Now all the candles were lit up, and the faces on both sides of the
table were brought nearer by the candle light, and composed, as they
had not been in the twilight, into a party round a table, for the night
was now shut off by panes of glass, which, far from giving any accurate
view of the outside world, rippled it so strangely that here, inside
the room, seemed to be order and dry land; there, outside, a reflection
in which things waved and vanished, waterily.

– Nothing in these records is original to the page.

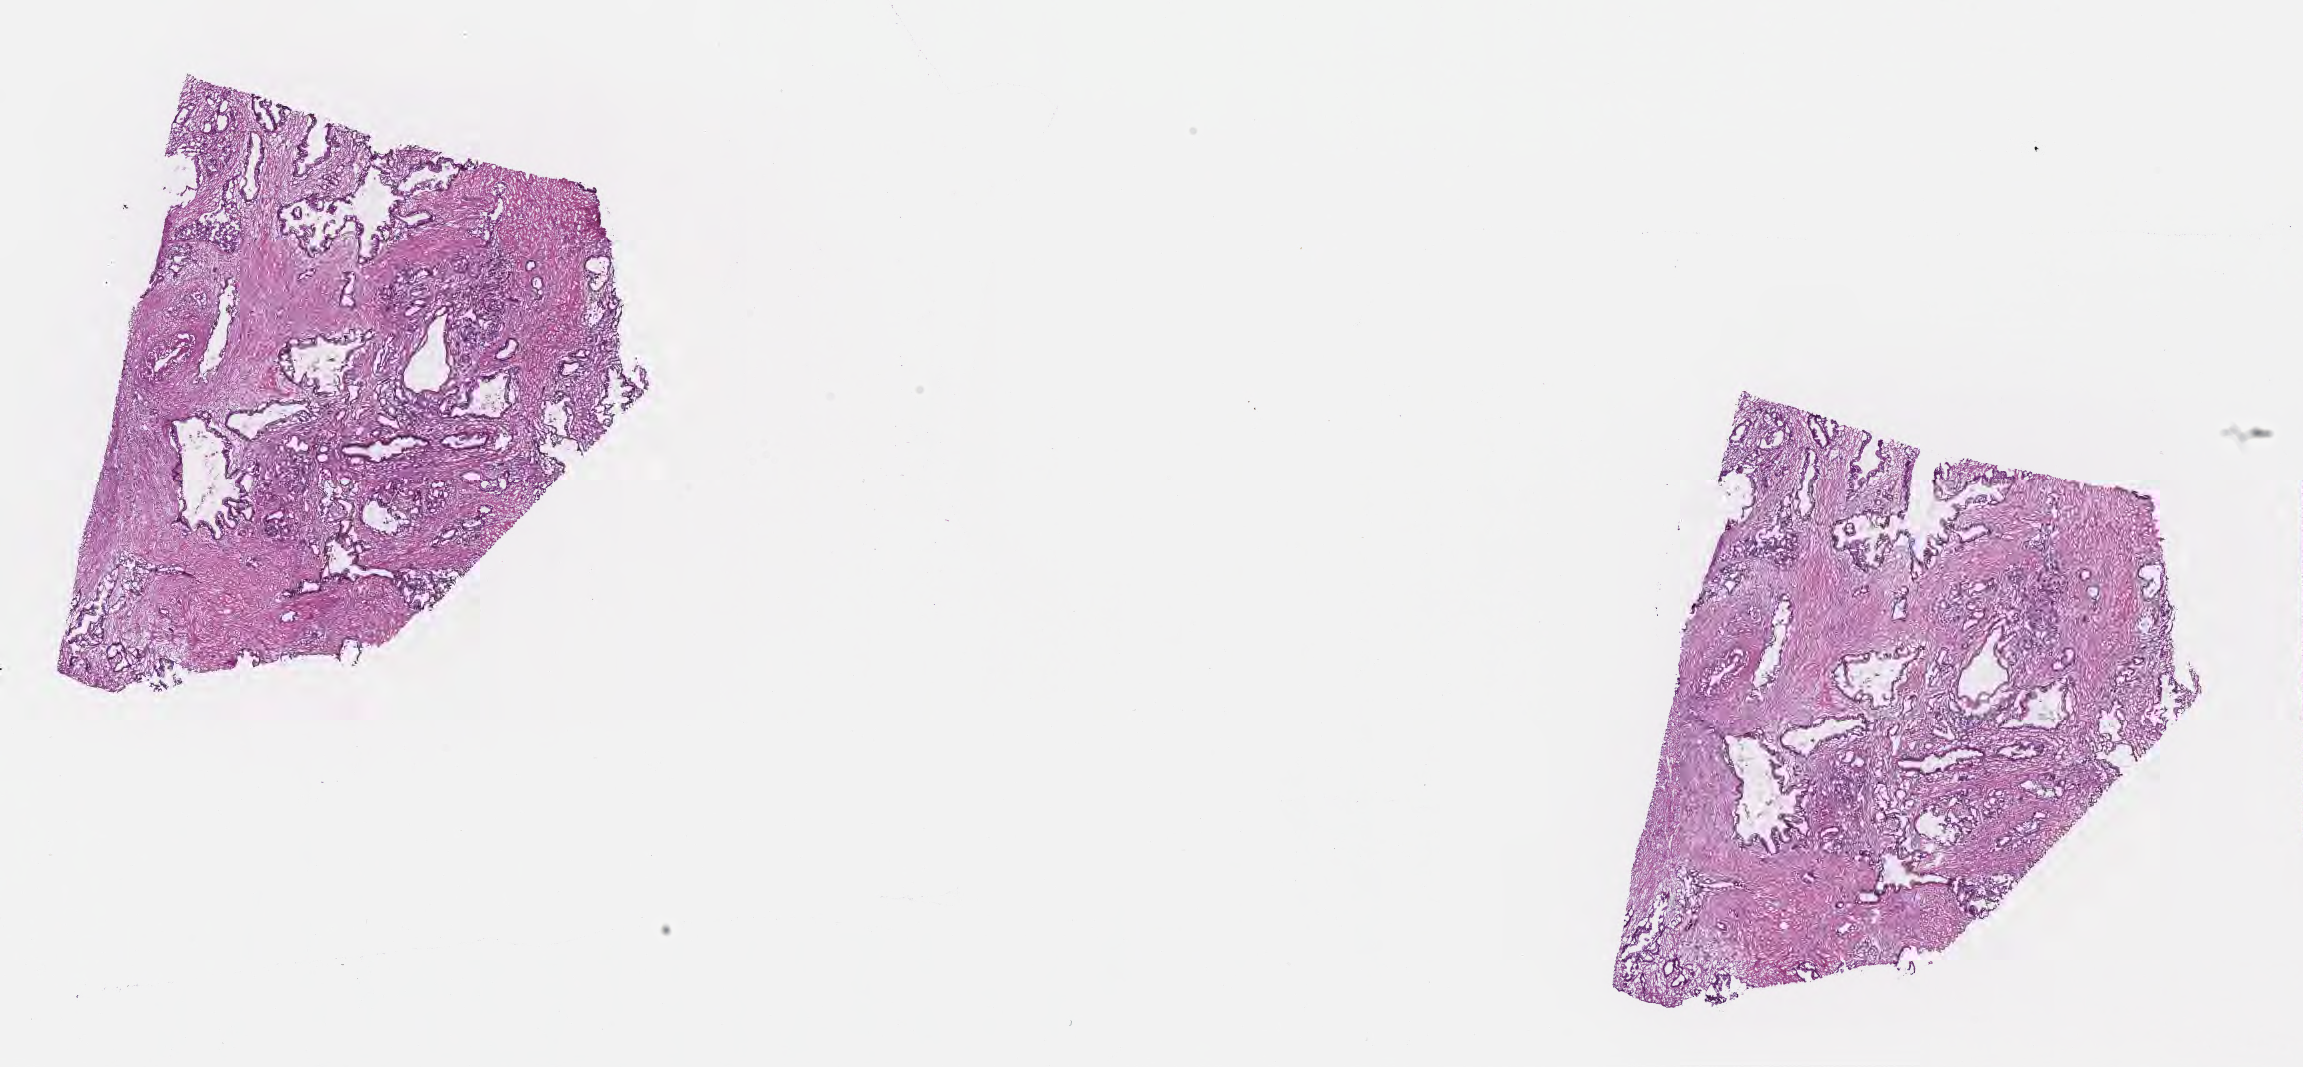
Haematoxylin and eosin whole-slide image — a low-resolution overview of the entire scanned area, about 18.6 x 8.6 mm. Frozen section. Primary tumor. Anatomic site: tail of pancreas. Female patient; age at initial diagnosis 74 years. Tumor grade: G2 (moderately differentiated). Pathologist review of this section (percent, as recorded): tumor cells 20%, tumor nuclei 20%, stromal cells 40%, necrosis 0%, normal cells 40%. Infiltration values recorded for this section: lymphocyte infiltration 10%, monocyte infiltration 7%, neutrophil infiltration 9%.
AJCC pathologic stage: Stage IIB. Diagnosis: Infiltrating duct carcinoma, NOS.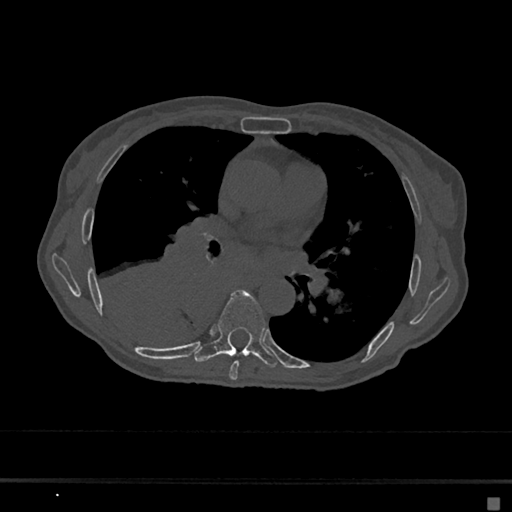
CT including the spine, one axial slice; reconstruction kernel Br40s/3; bone window (W 1800 / L 400 HU); 0.5 mm slice thickness; 512 × 512 image matrix, field of view 360 × 360 mm. Patient: female, 68 years. From the clinical record (not read from this slice): primary cancer: renal.
Outlined on this slice (semi-automatic segmentation, software-assisted and operator-edited):
- T6 vertebra: bounding box [x1, y1, x2, y2] px = [229, 361, 239, 380]
- T7 vertebra: [194, 291, 277, 367]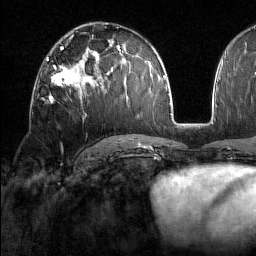
Breast MRI (dynamic contrast-enhanced), one axial slice; position 90 of 160 along the scan axis; cropped to one breast; dynamic contrast-enhanced series, time point 2 of 7 at this slice position (early post-contrast); 1.5 T; TE 1.8 ms, TR 5 ms; 1 mm slice thickness; 256 × 256 image matrix, field of view 213 × 213 mm. Female patient.
Outlined on this slice (semi-automatic segmentation, software-assisted and operator-edited):
- enhancing-tissue mask used for the functional tumour volume (all voxels passing the contrast-enhancement thresholds inside the analysis volume; usually the tumour): bounding box <47,59,76,102> (left, top, right, bottom; pixels)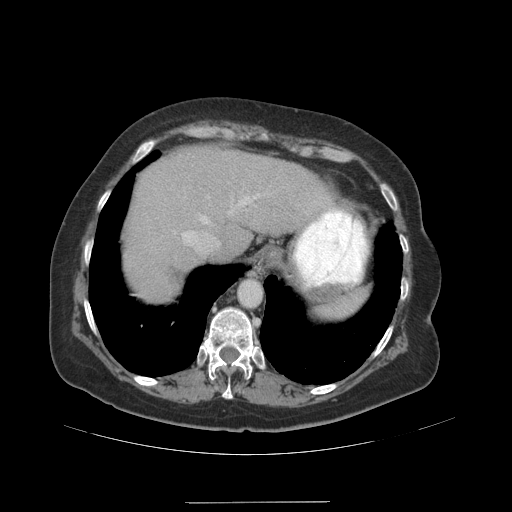
Contrast-enhanced abdominal CT (liver protocol), one axial slice; soft-tissue window (W 400 / L 40 HU); 512 × 512 image matrix, field of view 440 × 440 mm. Case-level facts recorded for this patient, not image findings: diagnosis: hepatocellular carcinoma (patient treated with transarterial chemoembolisation; whether this scan precedes or follows treatment is not stated here); TNM stage (as recorded): Stage-IVA; Child-Pugh class: A.
Outlined on this slice (semi-automatic segmentation, software-assisted and operator-edited):
- abdominal aorta: bounding box <238,280,261,308> (left, top, right, bottom; pixels)
- liver parenchyma outside the tumour (the mass and vessels are separate outlines, so this box may not span the whole liver): <124,146,332,300>
- portal vein: <182,194,260,250>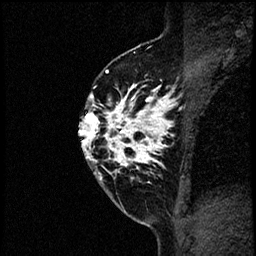
Breast MRI (dynamic contrast-enhanced), one sagittal slice; slice 40 of 60 in the series (ordered by position); dynamic contrast-enhanced study with each time point stored as its own series, time point 2 of 4 at this slice position (early post-contrast, ordered by acquisition time); 1.5 T; TE 4.2 ms, TR 17.6 ms; 2 mm slice thickness; 256 × 256 image matrix, field of view 200 × 200 mm. Female patient, age 40 years. From the clinical record (not read from this slice): setting: breast cancer imaged before/during neoadjuvant chemotherapy; receptor status: HER2-positive.
Structures marked on this image (semi-automatically segmented with operator editing):
- analysis volume of interest (the breast-tissue region the enhancement analysis was run in; not a lesion): bounding box [x1, y1, x2, y2] px = [80, 56, 197, 205]
- tumour enhancement mask (voxels above the 100 % enhancement threshold inside the analysis volume of interest): [80, 67, 197, 180]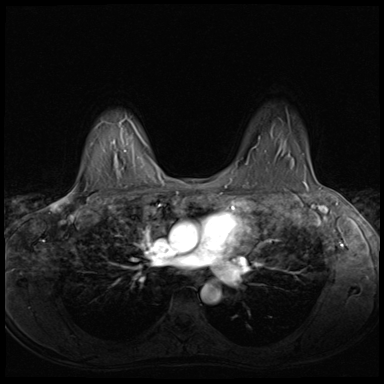
Breast MRI (dynamic contrast-enhanced), one axial slice. Slice 49 of 64 in the series (ordered by position). Dynamic contrast-enhanced series, time point 2 of 8 at this slice position (early post-contrast). 3 T. TE 1.5 ms, TR 4.8 ms. 2.5 mm slice thickness. 384 × 384 image matrix, field of view 320 × 320 mm. Female patient.
Structures marked on this image (semi-automatic segmentation, software-assisted and operator-edited):
- enhancing-tissue mask used for the functional tumour volume (all voxels passing the contrast-enhancement thresholds inside the analysis volume; usually the tumour): box from (x=258, y=138) to (x=305, y=167) px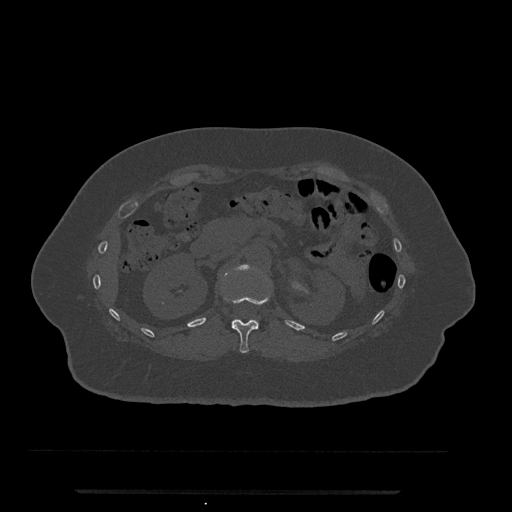
CT including the spine, one axial slice; position 147 of 797 along the scan axis; reconstruction kernel Br40s/3; 120 kVp; bone window (W 1800 / L 400 HU); 0.5 mm slice thickness; 512 × 512 image matrix. Female patient, age 51 years. From the clinical record (not read from this slice): primary cancer: neuro.
Outlined on this slice (semi-automatic segmentation, software-assisted and operator-edited):
- L1 vertebra: bounding box <235,265,252,271> (left, top, right, bottom; pixels)
- T12 vertebra: <223,294,270,353>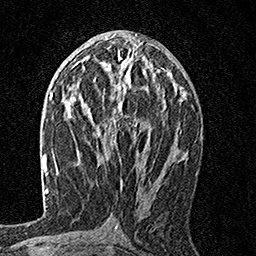
Breast MRI, one axial slice. Position 82 of 160 along the scan axis. Cropped to one breast. Dynamic contrast-enhanced series, time point 2 of 7 at this slice position (early post-contrast). 1.5 T. TE 3.5 ms, TR 7.2 ms. 256 × 256 image matrix. Female patient.
Structures marked on this image (semi-automatic segmentation, software-assisted and operator-edited):
- enhancing-tissue mask used for the functional tumour volume (all voxels passing the contrast-enhancement thresholds inside the analysis volume; usually the tumour): bounding box (x1, y1, x2, y2) in pixels: (97, 55, 166, 147)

Some change at once went through them all, as if this had really
happened, and they were all conscious of making a party together in a
hollow, on an island; had their common cause against that fluidity out
there. Mrs Ramsay, who had been uneasy, waiting for Paul and Minta to
come in, and unable, she felt, to settle to things, now felt her
uneasiness changed to expectation. For now they must come, and Lily
Briscoe, trying to analyse the cause of the sudden exhilaration,
compared it with that moment on the tennis lawn, when solidity suddenly
vanished, and such vast spaces lay between them; and now the same
effect was got by the many candles in the sparely furnished room, and
the uncurtained windows, and the bright mask-like look of faces seen by
candlelight. Some weight was taken off them; anything might happen,
she felt. They must come now, Mrs Ramsay thought, looking at the door,
and at that instant, Minta Doyle, Paul Rayley, and a maid carrying a
great dish in her hands came in together. They were awfully late; they
were horribly late, Minta said, as they found their way to different
ends of the table.
"I lost my brooch--my grandmother's brooch," said Minta with a sound of
lamentation in her voice, and a suffusion in her large brown eyes,
looking down, looking up, as she sat by Mr Ramsay, which roused his
chivalry so that he bantered her.
How could she be such a goose, he asked, as to scramble about the rocks
in jewels?
She was by way of being terrified of him--he was so fearfully clever,
and the first night when she had sat by him, and he talked about George
Eliot, she had been really frightened, for she had left the third
volume of MIDDLEMARCH in the train and she never knew what happened in
the end; but afterwards she got on perfectly, and made herself out even
more ignorant than she was, because he liked telling her she was a
fool. And so tonight, directly he laughed at her, she was not
frightened. Besides, she knew, directly she came into the room that the
miracle had happened; she wore her golden haze. Sometimes she had it;
sometimes not. She never knew why it came or why it went, or if she
had it until she came into the room and then she knew instantly by the
way some man looked at her. Yes, tonight she had it, tremendously; she
knew that by the way Mr Ramsay told her not to be a fool. She sat
beside him, smiling.
It must have happened then, thought Mrs Ramsay; they are engaged. And
for a moment she felt what she had never expected to feel again--
jealousy. liked these girls, these golden-reddish girls, with something
flying, something a little wild and harum-scarum about them, who didn't
"scrape their hair off," weren't, as he said about poor Lily Briscoe,
"skimpy". There was some quality which she herself had not, some
lustre, some richness, which attracted him, amused him, led him to make
favourites of girls like Minta. They might cut his hair from him,
plait him watch-chains, or interrupt him at his work, hailing him (she
heard them), "Come along, Mr Ramsay; it's our turn to beat them now,"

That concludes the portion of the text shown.